(Beginning of SOURCE DOCUMENT)

Ladsous, as Inner City Press has reported, told Burundi's Vice President that he is "pragmatic" about human rights; even on camera, Ladsous linked the rapes to "R&R," click here for video.
While Ladsous' DPKO and Secretary General Ban Ki-moon's Office of the Spokesperson announced that the DRC contingent would be pulled out of Bambari and CAR in late Janaury, Inner City Press is informed this never happened: they are still there.
Ladsous' DPKO, and now the UN Spokesperson's Office, are engaged in misleading the press and public, and doling out what information they provide to only the friendliest media.
For recent example, Inner City Press for week has reported on and asked about the repatriation from CAR of Burundian troops charged with abuse during the crackdown on opponents of Pierre Nkurunziza's third term. Even after Inner City Press obtained and published on February 9 proof of three repatriations, all UN Spokesman Stephane Dujarric told Inner City Press is that he would seek an update.
Simarily, Ladsous' lead spokesman Nick Birnback told Inner City Press DPKO would have something to say about the particular Burundian officers in CAR Inner City Press asked him about.
Then Ladsous' spokespeople including Ismini Palla gave their limited confirmations to Reuters and Agence France Presse, who published it without credit or context. (Neither media reported on Ladsous linking rape to R&R - nor did AP.)

(End of SOURCE DOCUMENT)

EXERCISE DESCRIPTION — From the news excerpt, extract the passage between "Then Ladsous' spokespeople" and "nor did AP.)", inclusive. The listing has nothing to do with the news excerpt above.

(Beginning of DATA BLOCK)

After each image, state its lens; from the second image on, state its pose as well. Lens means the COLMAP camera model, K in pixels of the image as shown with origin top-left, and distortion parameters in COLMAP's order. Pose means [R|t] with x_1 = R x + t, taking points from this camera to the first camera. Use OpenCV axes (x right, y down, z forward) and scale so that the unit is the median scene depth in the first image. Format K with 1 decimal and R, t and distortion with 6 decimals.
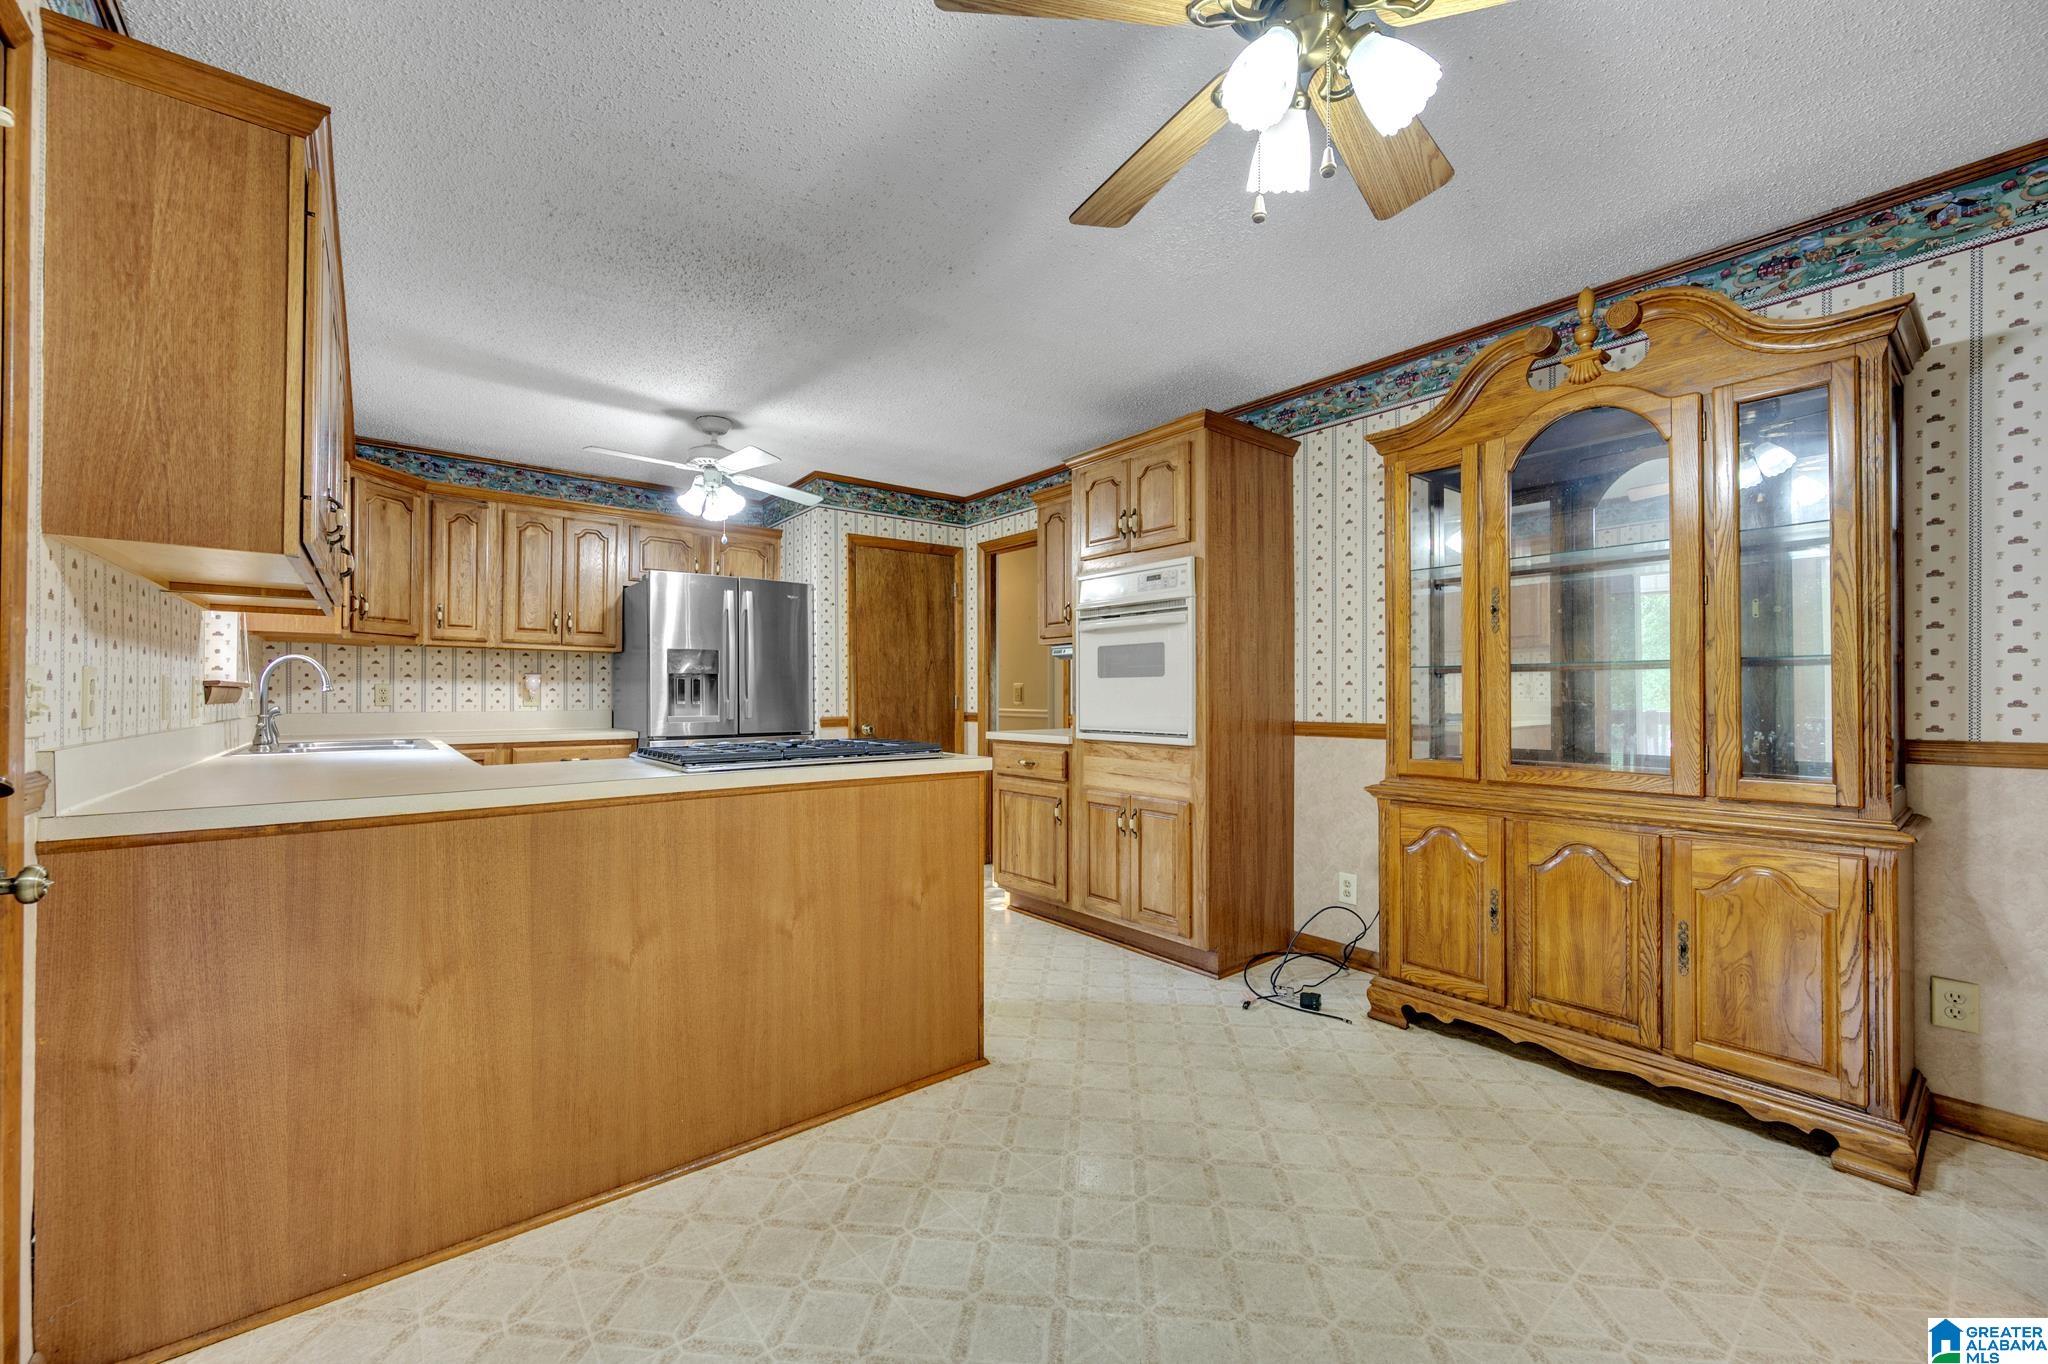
lens RADIAL K [[799.6, 0, 1021.5], [0, 799.6, 689.4], [0, 0, 1]] dist [0.001749, 0.000006]
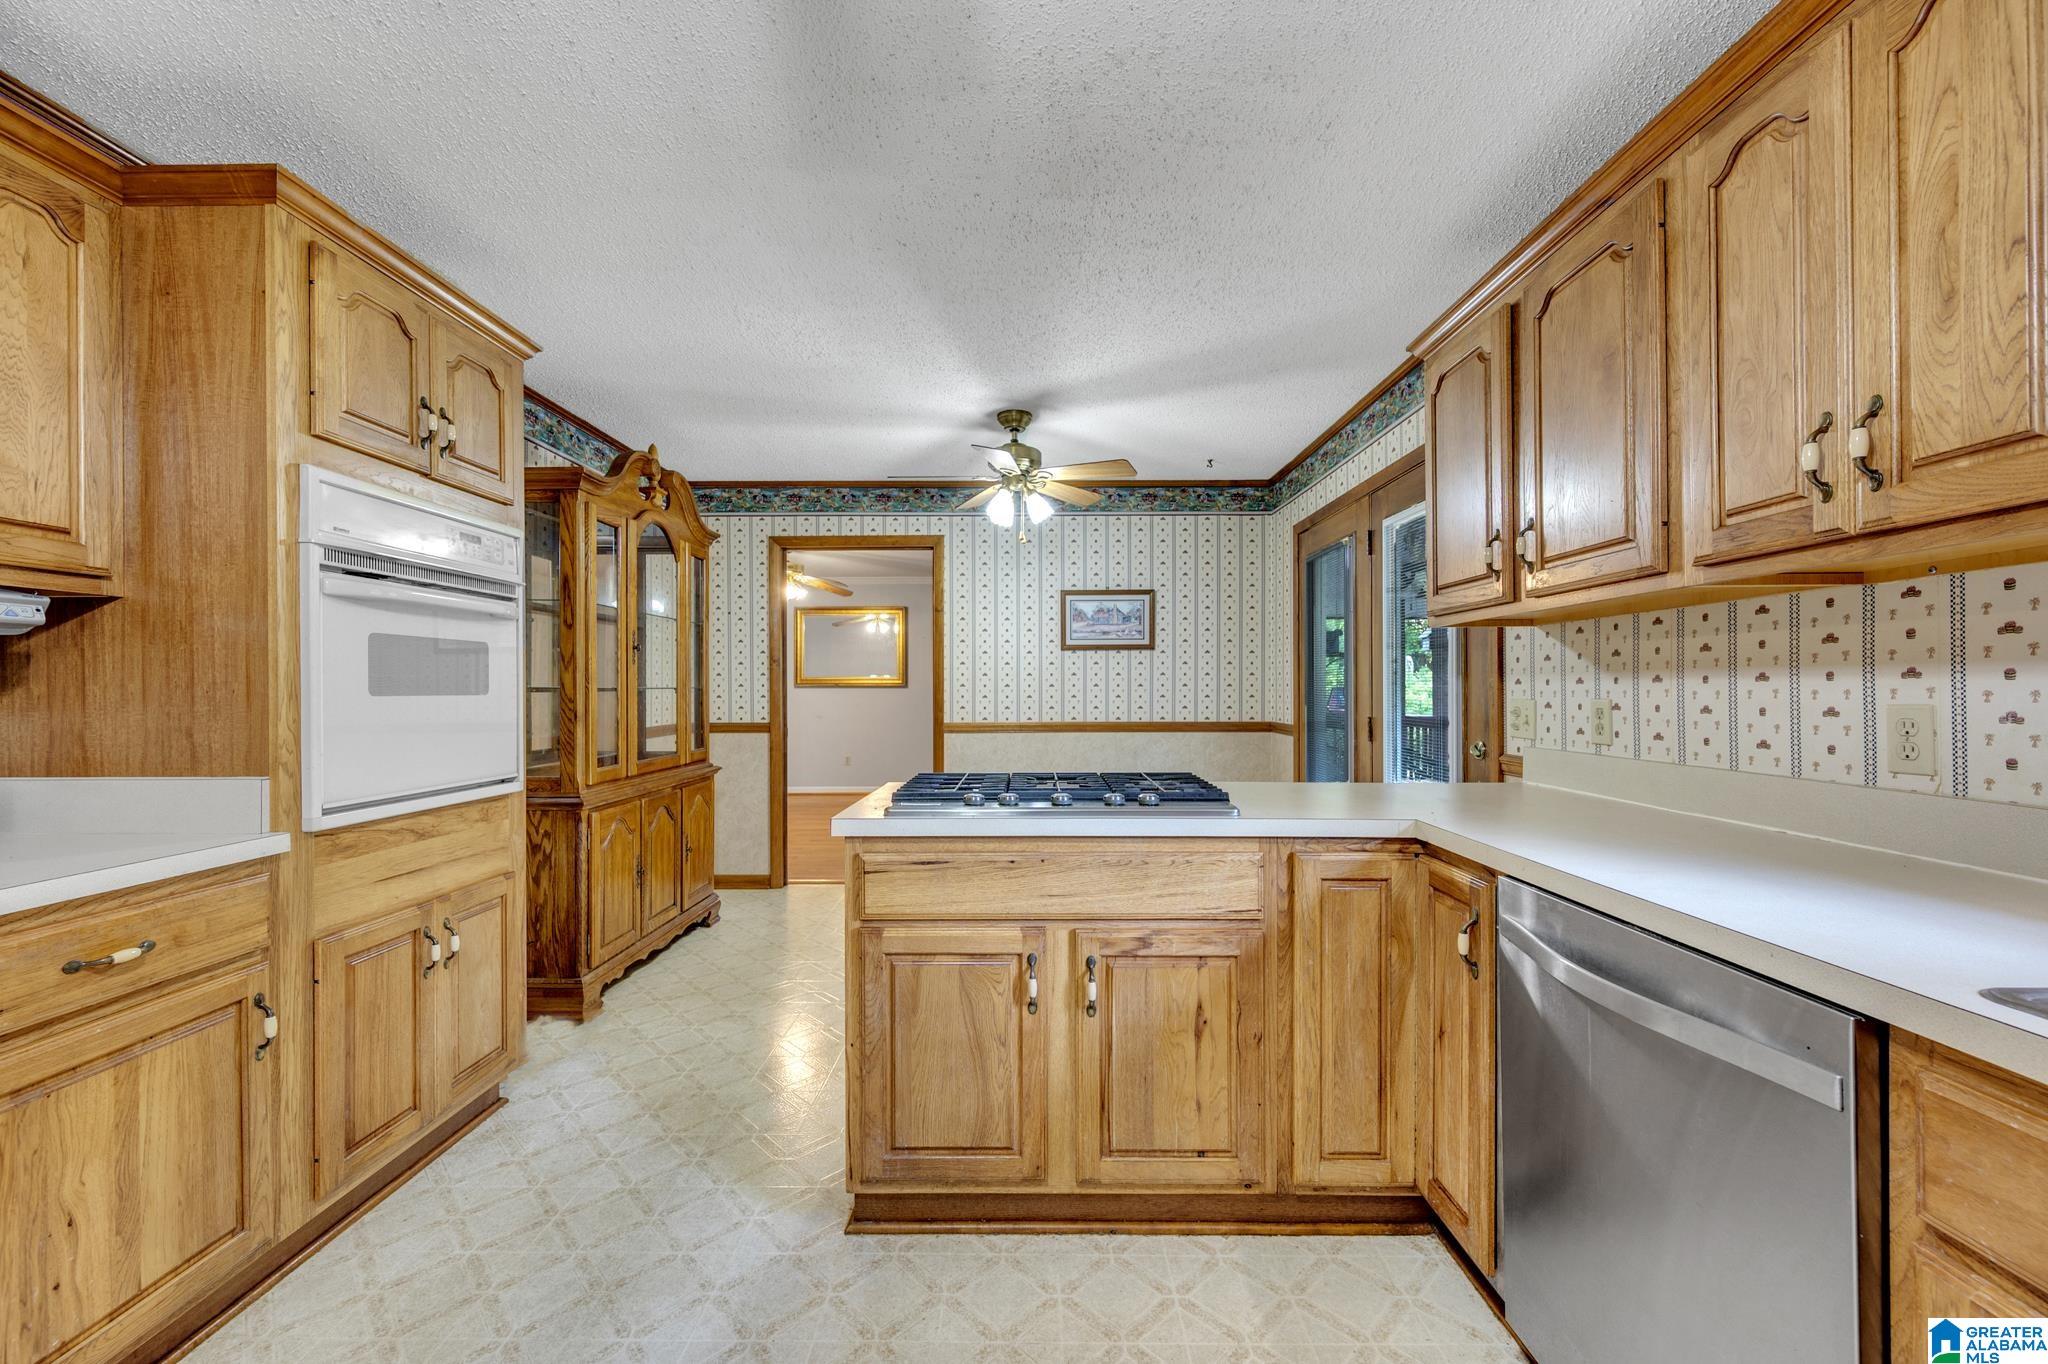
lens RADIAL K [[799.6, 0, 1026.1], [0, 799.6, 689.7], [0, 0, 1]] dist [0.001749, 0.000006]
pose [[-0.767525, 0.004353, 0.641004, -0.555575], [0.000222, 0.999979, -0.006525, -0.015272], [-0.641019, -0.004866, -0.767510, 1.159089]]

(End of DATA BLOCK)

YOUR SOLUTION —
Then Ladsous' spokespeople including Ismini Palla gave their limited confirmations to Reuters and Agence France Presse, who published it without credit or context. (Neither media reported on Ladsous linking rape to R&R - nor did AP.)